# [Exercise directions]
The entries are to be output word for word, with the pictures omitted.

·····

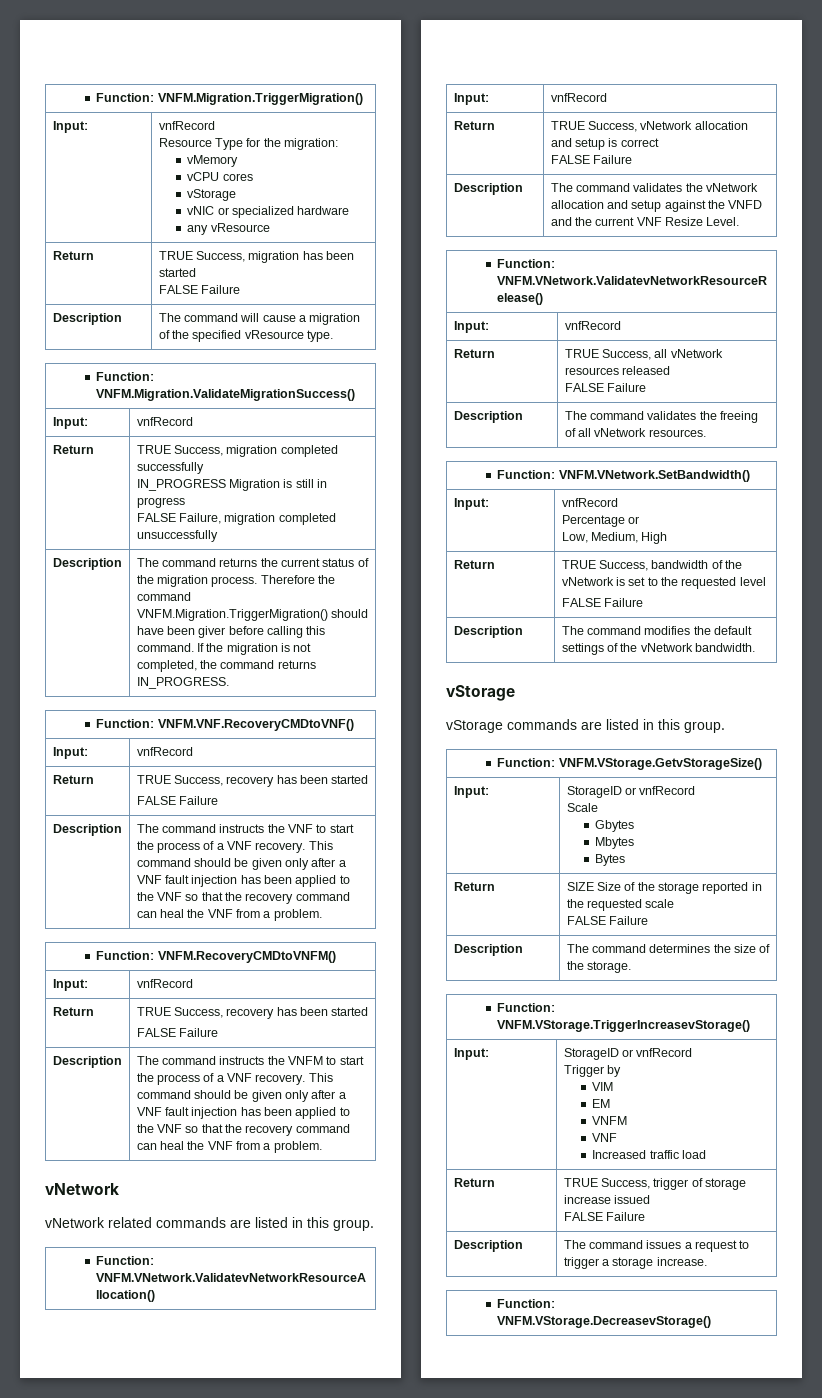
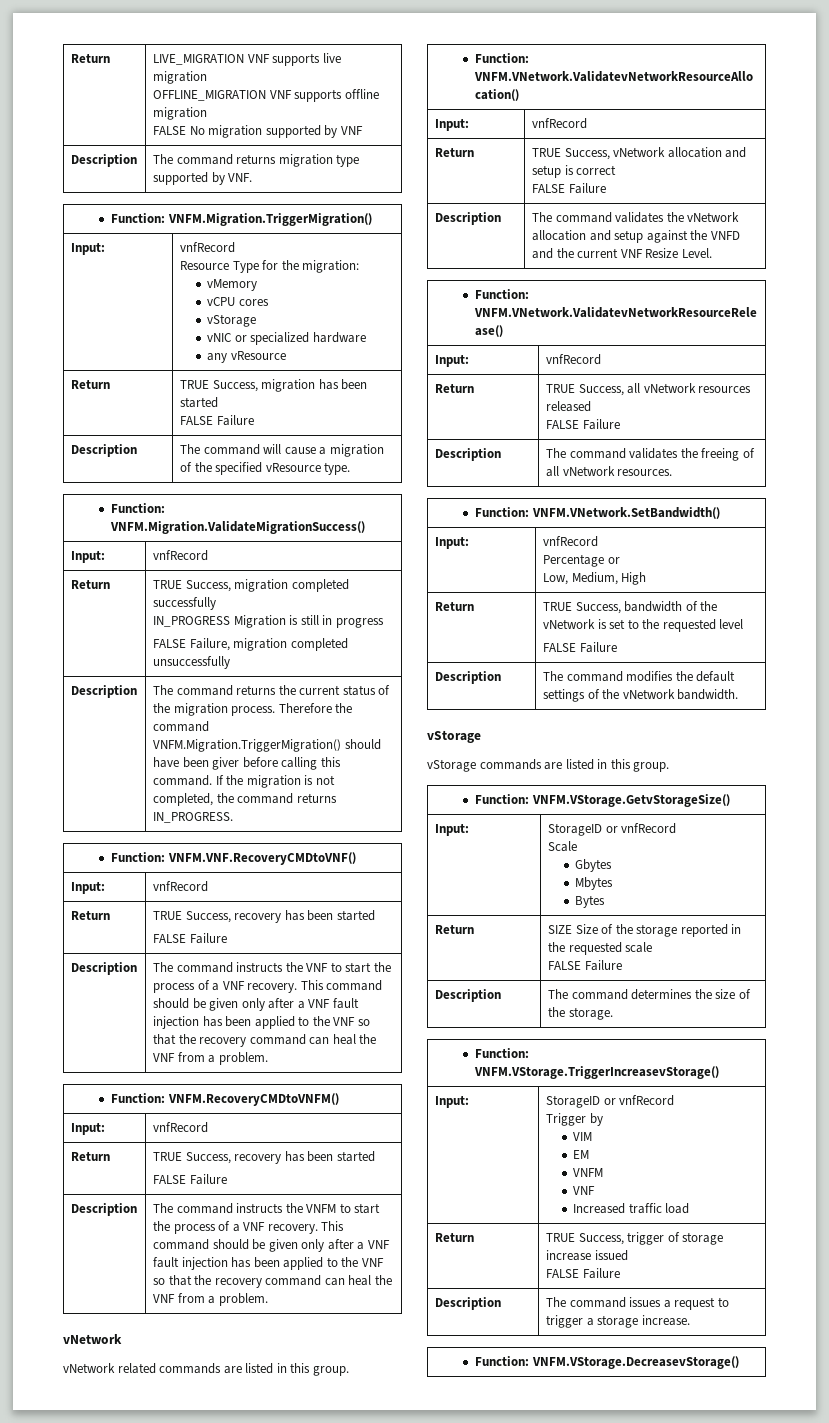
(96, 97) none -> [70,54,110,63] [152,53,341,66] [152,71,207,84] [152,89,379,102] [152,107,207,120] [152,125,363,138] [70,154,137,167] [152,154,360,167] [152,172,253,185] Return | LIVE_MIGRATION VNF supports live migration // OFFLINE_MIGRATION VNF supports offline migration // FALSE No migration supported by VNF // Description | The command returns migration type supported by VNF. //

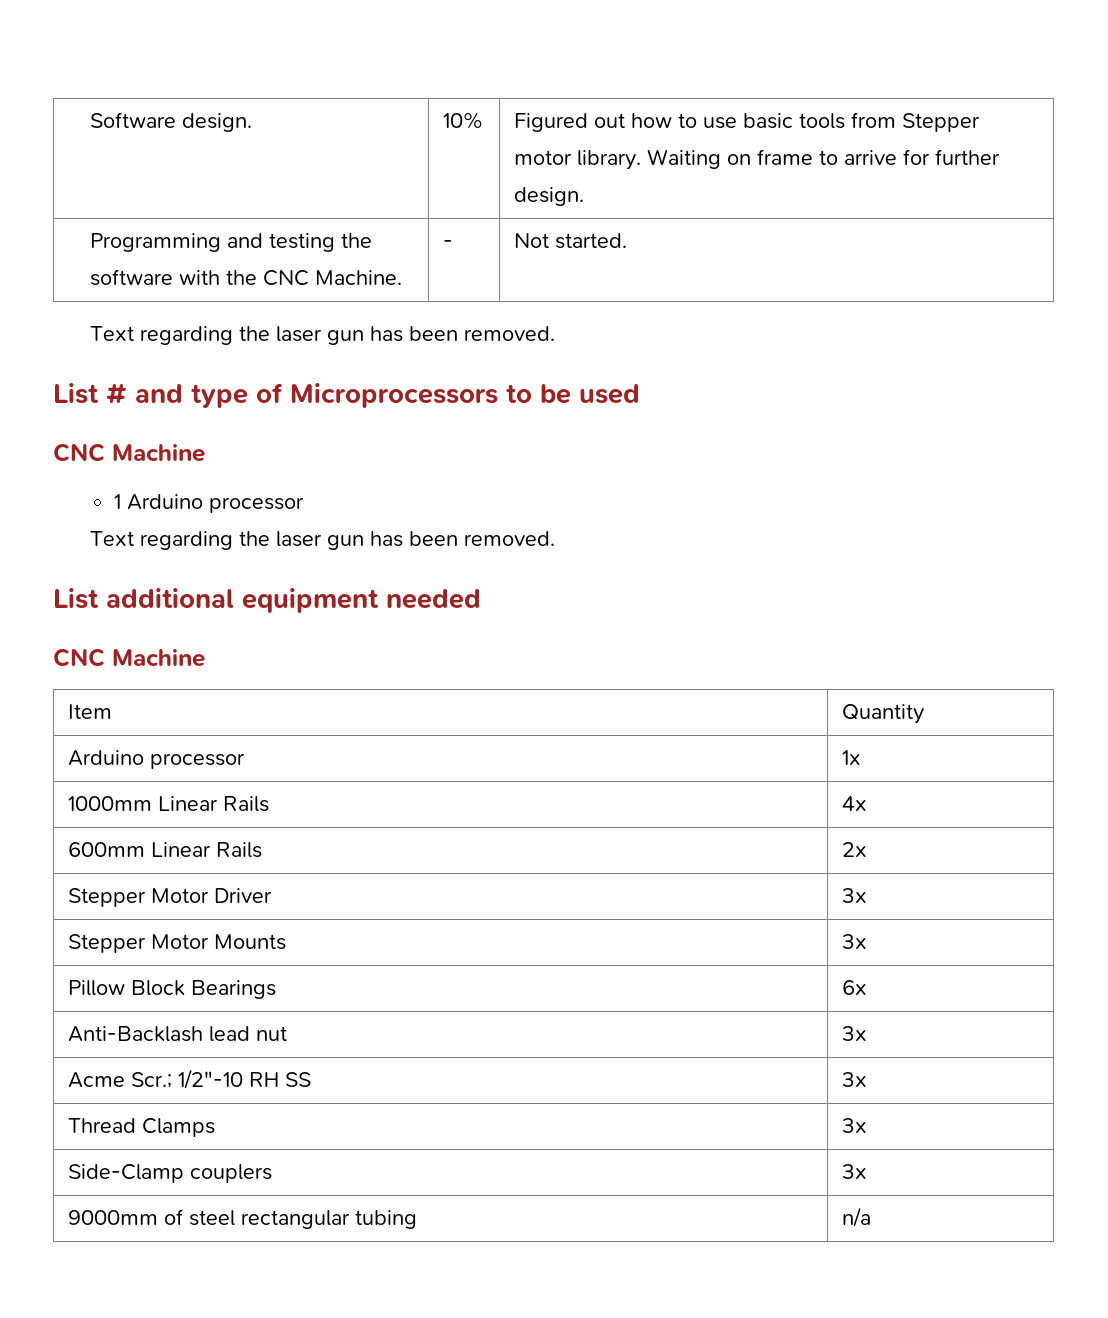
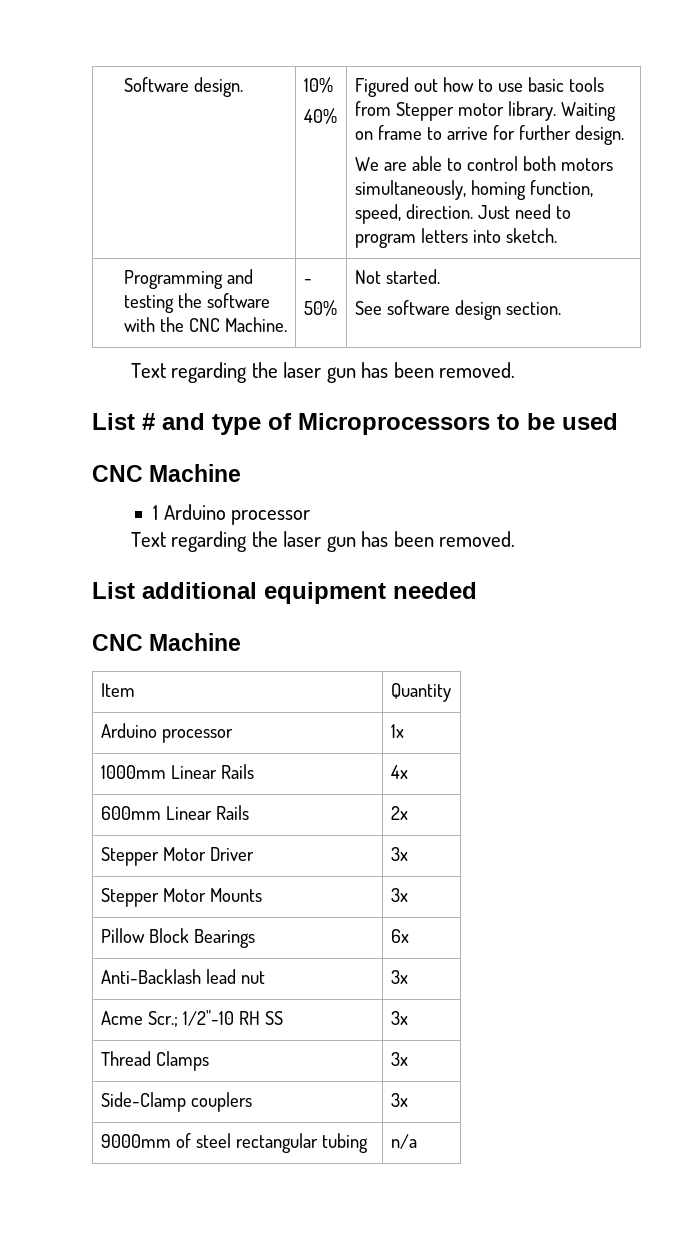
(483, 120) none -> [303,108,337,124] // 40%
(584, 196) none -> [354,156,613,171] [354,180,593,200] [354,204,571,224] [354,228,557,248] // We are able to control both motors simultaneously, homing function, speed, direction. Just need to program letters into sketch.
(453, 244) none -> [303,300,337,316] // 50%
(627, 241) none -> [354,300,561,320] // See software design section.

·····

# [Solution]
(96, 97) none -> [70,54,110,63] [152,53,341,66] [152,71,207,84] [152,89,379,102] [152,107,207,120] [152,125,363,138] [70,154,137,167] [152,154,360,167] [152,172,253,185] Return | LIVE_MIGRATION VNF supports live migration // OFFLINE_MIGRATION VNF supports offline migration // FALSE No migration supported by VNF // Description | The command returns migration type supported by VNF. //

(483, 120) none -> [303,108,337,124] // 40%
(584, 196) none -> [354,156,613,171] [354,180,593,200] [354,204,571,224] [354,228,557,248] // We are able to control both motors simultaneously, homing function, speed, direction. Just need to program letters into sketch.
(453, 244) none -> [303,300,337,316] // 50%
(627, 241) none -> [354,300,561,320] // See software design section.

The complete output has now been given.